Before dropping down below the edge of the screen, you should have
some way of seeing whether or not a drop is infinite. You either need
to provide some kind of "look up/down" facility, or design the level
so that the player has a chance to experience the lower levels before
the higher, or design the level so that it all fits on the
screen. (This is actually in the Zoid's Quest TODO, as a magic spell.)
- Enemies. You must have more than one kind of enemy, and each type
of enemy must have different behavior, and in particular the first
level must have more than one kind of enemy. I know your game is in
development, but just make another kind of enemy for us.
- Okay, that's enough for now. You get the idea.
- Holotz's
Castle is the first game to ask, "What the hell are doing all
these keys here?" But it never answers it. Instead, it disguises
itself as two games with identical mechanics. In one, you must gather
keys to escape the level. In the other, you must gather gems
to... escape the level. After Zoid's Quest, the movement in this game
felt perfect, and your characters gradually become faster and able to
jump higher. Nice cut scenes use the game engine and have a somewhat
juvenile Nintendo of America-approved sense of humor. The only
problems: one touch of an enemy's hand kills you, and it's possible to get stuck in the corner of a block. And there's a big ol' cut scene
cliffhanger. (though I should check a newer version; maybe it's done a
Tower of Doom).
"How do you know what I think?"
"I KNOW EVERYTHING!"
- The other day I was laughing about the classic Rounded-up game Apricots. Specifically, I was recalling the
limerick I'd written about the hilarious deaths which are impossible
to avoid in that game. Sumana said I shouldn't talk that way online
about death, because it might be read by someone who's thinking of
committing suicide and it might give them the idea that suicide is
somehow fun or that I approve of death in real life. Well, I'm here to
tell you that suicide is not fun and that death is a bunch of
crap. And there's no better game to tell you this than N.

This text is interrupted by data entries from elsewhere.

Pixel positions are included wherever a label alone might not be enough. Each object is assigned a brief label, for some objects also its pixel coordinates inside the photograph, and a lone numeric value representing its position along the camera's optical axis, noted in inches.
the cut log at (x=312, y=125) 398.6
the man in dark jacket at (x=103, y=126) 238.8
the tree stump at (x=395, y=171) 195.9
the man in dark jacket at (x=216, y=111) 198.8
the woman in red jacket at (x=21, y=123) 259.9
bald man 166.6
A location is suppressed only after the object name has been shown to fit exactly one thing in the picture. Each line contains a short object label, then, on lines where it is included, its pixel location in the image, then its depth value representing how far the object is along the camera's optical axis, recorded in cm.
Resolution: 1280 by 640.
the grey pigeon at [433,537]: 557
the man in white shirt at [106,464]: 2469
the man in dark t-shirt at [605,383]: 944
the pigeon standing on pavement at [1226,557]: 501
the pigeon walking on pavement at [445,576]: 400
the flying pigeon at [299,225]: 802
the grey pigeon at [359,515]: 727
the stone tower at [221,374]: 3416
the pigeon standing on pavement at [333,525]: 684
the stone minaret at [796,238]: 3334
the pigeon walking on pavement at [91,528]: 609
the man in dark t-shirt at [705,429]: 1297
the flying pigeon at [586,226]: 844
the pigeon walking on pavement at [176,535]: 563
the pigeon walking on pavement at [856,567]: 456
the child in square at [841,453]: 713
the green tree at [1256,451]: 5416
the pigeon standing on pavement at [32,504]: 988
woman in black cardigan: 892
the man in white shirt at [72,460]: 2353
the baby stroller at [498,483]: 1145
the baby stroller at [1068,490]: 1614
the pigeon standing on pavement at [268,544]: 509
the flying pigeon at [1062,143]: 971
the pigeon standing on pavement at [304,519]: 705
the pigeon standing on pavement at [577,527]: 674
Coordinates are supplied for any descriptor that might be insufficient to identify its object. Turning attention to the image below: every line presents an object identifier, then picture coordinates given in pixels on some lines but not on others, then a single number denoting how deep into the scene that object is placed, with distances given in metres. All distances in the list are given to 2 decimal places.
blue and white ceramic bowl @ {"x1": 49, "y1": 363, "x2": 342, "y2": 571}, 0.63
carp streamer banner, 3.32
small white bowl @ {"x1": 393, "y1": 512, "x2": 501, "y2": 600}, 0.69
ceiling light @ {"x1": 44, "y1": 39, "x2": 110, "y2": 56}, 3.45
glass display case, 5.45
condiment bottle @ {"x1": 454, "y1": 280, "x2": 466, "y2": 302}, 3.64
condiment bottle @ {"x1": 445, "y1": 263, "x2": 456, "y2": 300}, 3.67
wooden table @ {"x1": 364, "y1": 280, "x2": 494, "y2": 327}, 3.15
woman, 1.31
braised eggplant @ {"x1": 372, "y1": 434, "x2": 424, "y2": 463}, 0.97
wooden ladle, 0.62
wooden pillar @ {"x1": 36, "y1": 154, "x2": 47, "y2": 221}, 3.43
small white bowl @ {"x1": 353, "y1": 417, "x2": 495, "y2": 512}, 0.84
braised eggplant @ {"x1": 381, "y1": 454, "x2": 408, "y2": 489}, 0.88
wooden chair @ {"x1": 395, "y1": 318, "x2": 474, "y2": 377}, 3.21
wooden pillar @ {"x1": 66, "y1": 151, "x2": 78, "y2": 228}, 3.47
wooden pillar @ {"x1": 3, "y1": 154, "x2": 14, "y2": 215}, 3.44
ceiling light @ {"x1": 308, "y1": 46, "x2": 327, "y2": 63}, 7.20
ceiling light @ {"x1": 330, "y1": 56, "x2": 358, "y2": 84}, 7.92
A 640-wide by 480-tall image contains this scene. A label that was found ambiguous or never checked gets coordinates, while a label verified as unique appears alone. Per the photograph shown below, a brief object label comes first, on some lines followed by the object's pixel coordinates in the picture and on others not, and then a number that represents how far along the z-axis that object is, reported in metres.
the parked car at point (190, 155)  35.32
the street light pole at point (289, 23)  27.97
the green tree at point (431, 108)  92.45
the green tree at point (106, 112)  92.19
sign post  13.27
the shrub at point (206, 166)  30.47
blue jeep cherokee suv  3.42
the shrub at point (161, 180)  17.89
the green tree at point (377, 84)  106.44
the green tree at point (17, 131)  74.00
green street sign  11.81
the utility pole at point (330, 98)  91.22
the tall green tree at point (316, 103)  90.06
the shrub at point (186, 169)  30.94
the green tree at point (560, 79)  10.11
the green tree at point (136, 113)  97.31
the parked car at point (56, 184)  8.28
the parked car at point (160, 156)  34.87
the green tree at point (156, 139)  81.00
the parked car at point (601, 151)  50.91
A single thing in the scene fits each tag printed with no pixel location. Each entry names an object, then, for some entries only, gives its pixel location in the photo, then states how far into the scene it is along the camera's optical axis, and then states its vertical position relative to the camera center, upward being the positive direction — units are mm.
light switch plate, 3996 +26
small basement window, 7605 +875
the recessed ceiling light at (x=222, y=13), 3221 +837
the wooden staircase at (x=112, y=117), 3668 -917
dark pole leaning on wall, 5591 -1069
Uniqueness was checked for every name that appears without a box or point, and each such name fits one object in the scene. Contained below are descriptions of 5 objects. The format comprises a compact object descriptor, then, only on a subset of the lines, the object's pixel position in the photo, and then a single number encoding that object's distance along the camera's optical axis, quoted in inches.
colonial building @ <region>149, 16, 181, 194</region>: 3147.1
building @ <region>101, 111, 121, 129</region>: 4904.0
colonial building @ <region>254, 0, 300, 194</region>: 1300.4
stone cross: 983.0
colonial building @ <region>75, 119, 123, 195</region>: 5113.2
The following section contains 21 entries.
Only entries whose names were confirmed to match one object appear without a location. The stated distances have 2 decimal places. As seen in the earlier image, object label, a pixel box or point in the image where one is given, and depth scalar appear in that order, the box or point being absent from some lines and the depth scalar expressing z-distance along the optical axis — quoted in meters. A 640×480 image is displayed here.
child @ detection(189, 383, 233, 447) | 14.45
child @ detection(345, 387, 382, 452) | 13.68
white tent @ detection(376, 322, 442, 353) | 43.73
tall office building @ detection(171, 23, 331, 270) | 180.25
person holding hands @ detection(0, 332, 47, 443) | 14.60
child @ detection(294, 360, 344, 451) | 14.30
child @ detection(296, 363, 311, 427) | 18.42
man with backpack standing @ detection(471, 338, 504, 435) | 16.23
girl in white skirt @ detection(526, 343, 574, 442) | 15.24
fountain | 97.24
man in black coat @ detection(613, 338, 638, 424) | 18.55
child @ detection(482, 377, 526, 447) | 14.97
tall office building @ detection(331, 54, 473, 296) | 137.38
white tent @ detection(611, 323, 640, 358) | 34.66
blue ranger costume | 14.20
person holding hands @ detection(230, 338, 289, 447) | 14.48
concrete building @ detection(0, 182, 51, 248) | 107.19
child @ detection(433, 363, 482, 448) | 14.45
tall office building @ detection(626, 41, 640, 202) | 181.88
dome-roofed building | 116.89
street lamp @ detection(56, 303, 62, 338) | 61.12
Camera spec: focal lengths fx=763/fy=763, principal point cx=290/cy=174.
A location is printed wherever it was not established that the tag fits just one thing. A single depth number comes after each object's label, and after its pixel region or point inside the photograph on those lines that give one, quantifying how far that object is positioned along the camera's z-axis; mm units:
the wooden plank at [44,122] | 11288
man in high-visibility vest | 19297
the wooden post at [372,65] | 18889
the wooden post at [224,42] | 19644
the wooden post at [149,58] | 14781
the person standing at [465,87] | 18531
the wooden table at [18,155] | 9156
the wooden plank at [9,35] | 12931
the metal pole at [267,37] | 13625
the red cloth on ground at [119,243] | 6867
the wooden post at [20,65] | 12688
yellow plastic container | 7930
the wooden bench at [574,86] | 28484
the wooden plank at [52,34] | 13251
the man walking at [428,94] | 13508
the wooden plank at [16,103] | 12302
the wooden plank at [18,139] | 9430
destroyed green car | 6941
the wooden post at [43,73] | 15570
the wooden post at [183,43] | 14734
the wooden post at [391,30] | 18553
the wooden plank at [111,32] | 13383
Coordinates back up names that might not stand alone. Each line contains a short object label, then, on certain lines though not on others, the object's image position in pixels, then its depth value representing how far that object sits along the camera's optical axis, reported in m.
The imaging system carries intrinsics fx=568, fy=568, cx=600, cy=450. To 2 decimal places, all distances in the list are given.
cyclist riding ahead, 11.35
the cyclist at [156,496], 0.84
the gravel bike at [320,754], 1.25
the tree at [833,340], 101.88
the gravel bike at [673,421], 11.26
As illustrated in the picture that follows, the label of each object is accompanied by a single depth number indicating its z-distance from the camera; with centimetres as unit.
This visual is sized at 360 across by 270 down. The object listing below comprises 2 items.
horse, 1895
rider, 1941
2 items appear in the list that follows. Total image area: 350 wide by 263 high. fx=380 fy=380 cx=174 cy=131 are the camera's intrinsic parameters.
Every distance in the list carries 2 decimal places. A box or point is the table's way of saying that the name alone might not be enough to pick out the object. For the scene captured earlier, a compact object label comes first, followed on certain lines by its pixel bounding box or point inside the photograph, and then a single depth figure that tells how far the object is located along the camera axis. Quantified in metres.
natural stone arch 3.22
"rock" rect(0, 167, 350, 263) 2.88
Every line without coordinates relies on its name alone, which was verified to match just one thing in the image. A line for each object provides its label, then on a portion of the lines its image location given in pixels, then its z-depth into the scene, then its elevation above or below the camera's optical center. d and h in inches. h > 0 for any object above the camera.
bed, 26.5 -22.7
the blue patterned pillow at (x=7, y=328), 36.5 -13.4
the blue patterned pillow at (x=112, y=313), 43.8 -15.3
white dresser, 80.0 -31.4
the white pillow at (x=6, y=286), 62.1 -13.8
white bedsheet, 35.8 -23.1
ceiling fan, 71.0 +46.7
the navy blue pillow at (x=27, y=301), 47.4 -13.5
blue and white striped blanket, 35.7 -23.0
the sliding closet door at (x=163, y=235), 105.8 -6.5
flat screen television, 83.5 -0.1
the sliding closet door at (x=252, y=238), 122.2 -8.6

N is a game with a wonderful physics model and a million
deaths. Your character is a greedy ninja with a lust for gold--and not
being killed! Unfortunately you get killed a lot, usually in
hilarious ways that top even the deaths in Apricots. In Apricots you
might crash your plane into a tiny island in the middle of a
lake. Explosion. In N you might do a ninja leap right into an active
death ray. Your body plummets the length of the screen and splats on
the ground. Then your wireframe corpse bounces around for a bit and
hits a mine, which blows it into its little wireframe parts. The parts
themselves will bounce around and get into all sorts of trouble:
setting off more mines, being shot around the game board by
trampolines, being zapped by zap-robots, and so on. It's the most
morbid game with the simplest graphics I've ever seen, and I've seen
at least five.
But it's not fun to die, because that means you've got to
start the whole frustrating Lode Runner-esque level over again instead
of going to the next cool level. Which, under Nietzsche's theory of
eternal recurrence, is basically the same thing that happens in real
life. So I guess I'm saying it inculcates a healthier attitude towards
your own, actual death than Apricots.
It's also one of the best games I've ever seen on my Game Roundup
scale of game-liking: "a flexible set of techniques to use towards
your goals, and lots of random variation within well-defined
parameters." Except it's not random here; varity here comes from a
huge number of well-designed levels. There are also many user-created
levels that simply use the player's (non-dead) body as a pinball in
the machine of the board, bouncing you around narrowly avoiding
rockets and zap-bots and all sorts of horrible fates.
Oh, I should mention that it's composed of Flash and it's not open source. Good game though.